After rerunning an occupancy model to estimate occupancy of blue bugs using Bayesian methods and JAGs, we learned that:

• The p-value indicated underdispersion of data, where the sum of squared residual error in the observed data was greater than that of the simulated data. This indicates that the model may not be a good fit for the data. However, it is important to note that the sample size in this dataset was extremely small, which may have had a large impact on model performance and the interpretation of the results in both models.
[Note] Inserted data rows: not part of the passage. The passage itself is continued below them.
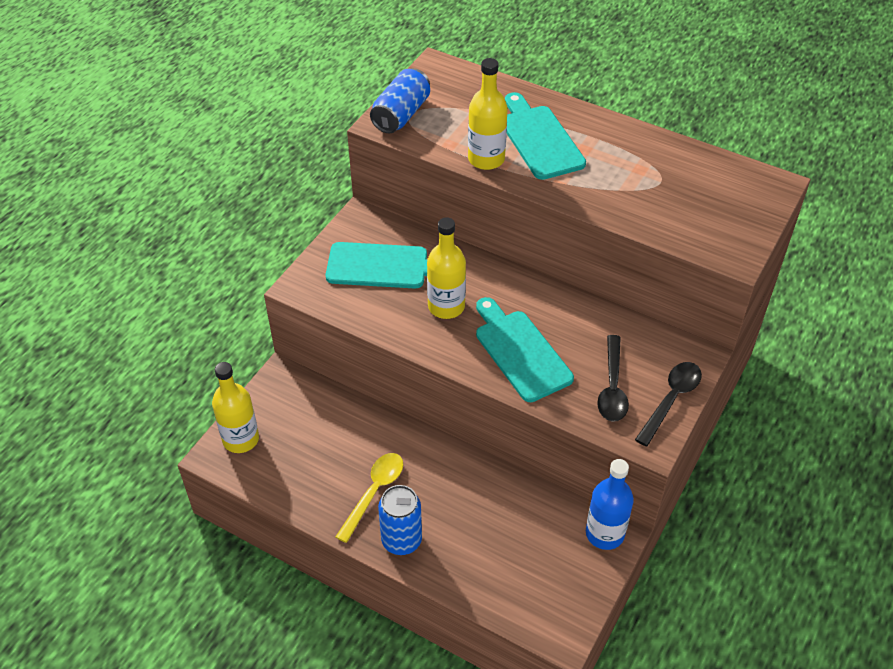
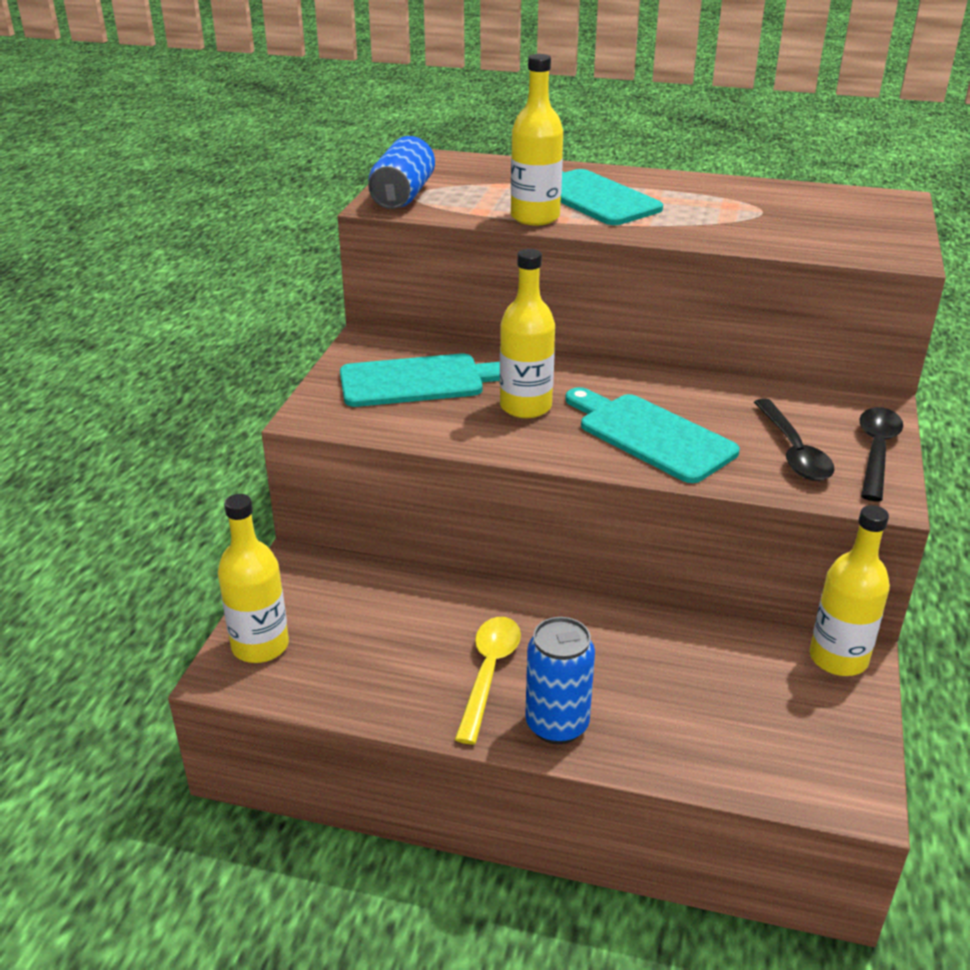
camera: 15 degrees left, 15 degrees down
blue bottle [586,459,634,550] -> yellow bottle [809,505,890,676]

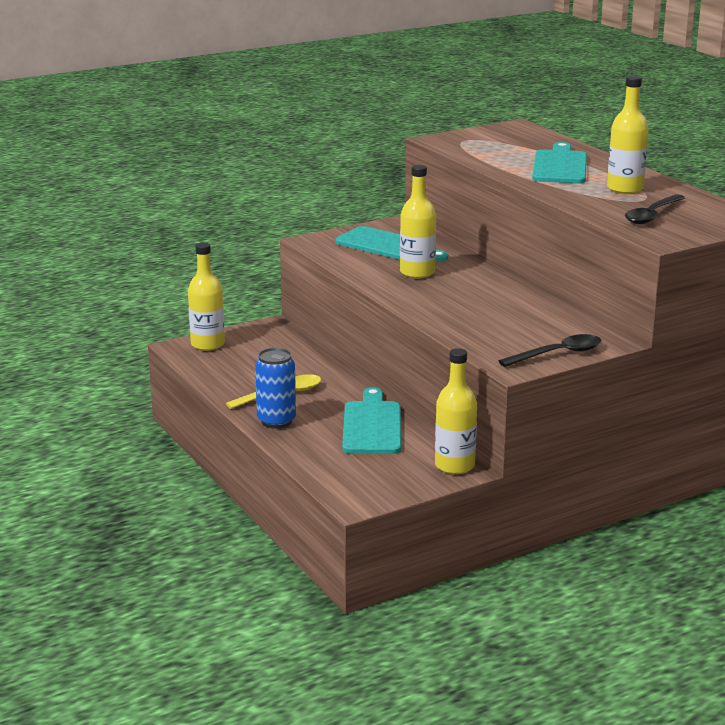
camera: 45 degrees right, 10 degrees down
blue can [368,136,435,209] -> none
yellow bottle [511,54,563,226] -> yellow bottle moved to [607,76,649,194]
turquoise cutting board [565,387,740,483] -> turquoise cutting board moved to [342,387,401,454]
black spoon [754,399,835,481] -> black spoon moved to [625,194,685,224]

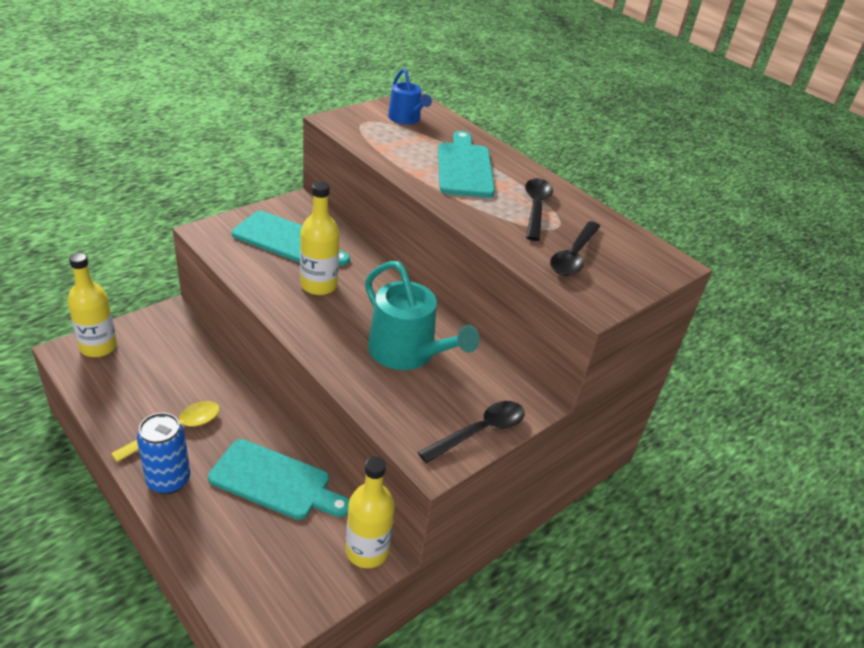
camera: 15 degrees left, 15 degrees up
turquoise cutting board [342,387,401,454] -> turquoise cutting board turned 120 degrees clockwise [208,439,349,520]
yellow bottle [607,76,649,194] -> black spoon [525,178,553,241]
none -> turquoise watering can [365,261,480,370]
none -> blue watering can [388,68,432,124]

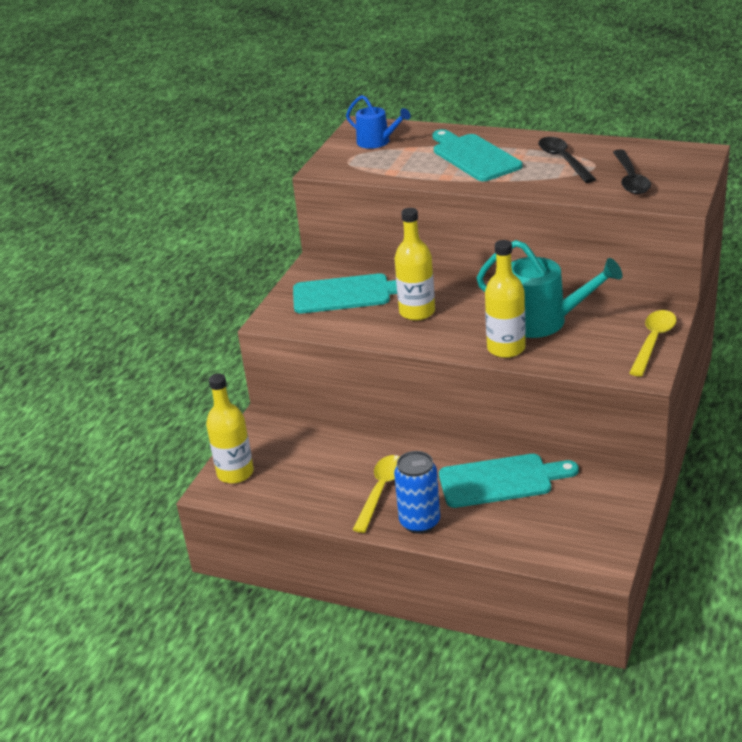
camera: 20 degrees left, 5 degrees down
yellow bottle [346,457,395,568] -> yellow bottle moved to [485,240,526,358]
black spoon [418,401,525,463] -> yellow spoon [629,310,677,377]

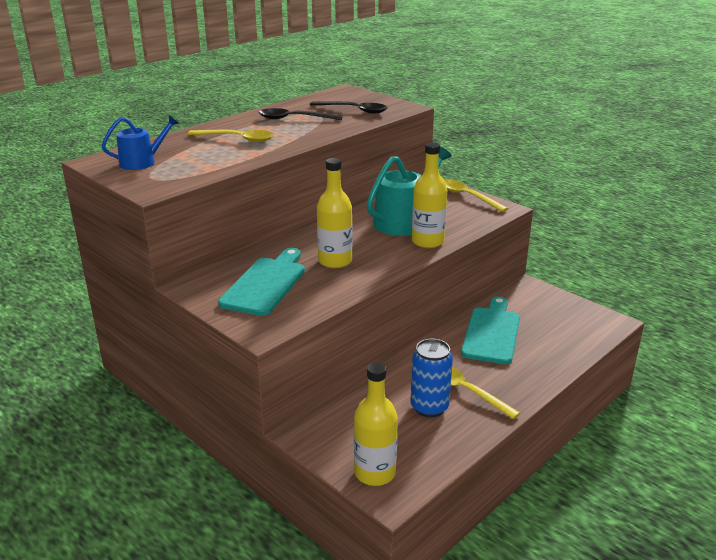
camera: 70 degrees left, 5 degrees down
blue can [394,451,440,534] -> blue can moved to [411,339,453,418]
turquoise cutting board [432,129,522,181] -> yellow spoon [187,130,274,142]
There are a few ways to overcome this:
  

  • Conduct more surveys to increase sample size
    
  • Set more informative priors for the data from past studies/sources
    
  • Among others…!

• We found that we should survey each site 6 times in order to be 95% confident that the site was unoccupied by R. alpina
  

• We found that the sites in the interior of the habitat are much more likely to be occupied by R. alpina than those along the edge of the habitat.
  

• We found that detection probability is highest around 5:40pm. Therefore, in order to maximize detection, we should survey each site around this time.
  

• We learned that date did not seem to have a large impact on detection probability.
  

• Four additional sites were occupied by R. alpina and went undetected.
  

Though there were some differences in results between both models, the overall messages (that time of day impacts R. alpina detection probability and proximity to forest edge impacts R. alpina occupancy) provide insights into detection and occupancy of R. alpina at these sites. These are important aspects of R. alpina occupancy that can be used to better inform survey strategies to maximize detection as well as management of the species in this area (for example, attempting to protect wood piles in the area, particularly in the interior of the habitat since these are most likely to be occupied by the species). This is of particular importance given the endangered status of these Alpine longhorn beetles.

Resources

Bailey, Larissa and Michael Adams. USGS: Occupancy Models to Study Wildlife, NPS Fact Sheet. 2005. https://www.nps.gov/olym/learn/nature/upload/OccupancyModelFactSheet.pdf.

Ellison, Aaron M. Bayesian Inference in Ecology. Ecology Letters, (2004) 7: 509-520.

Hooten, Mevin B. and Trevor J. Hefley. Bringing Bayesian Models to Life. Ch. 23. 2019.

Kery, Marc and Michael Schaub. Bayesian Population Analysis Using WinBUGS: A Hierarchical Perspective. 2012.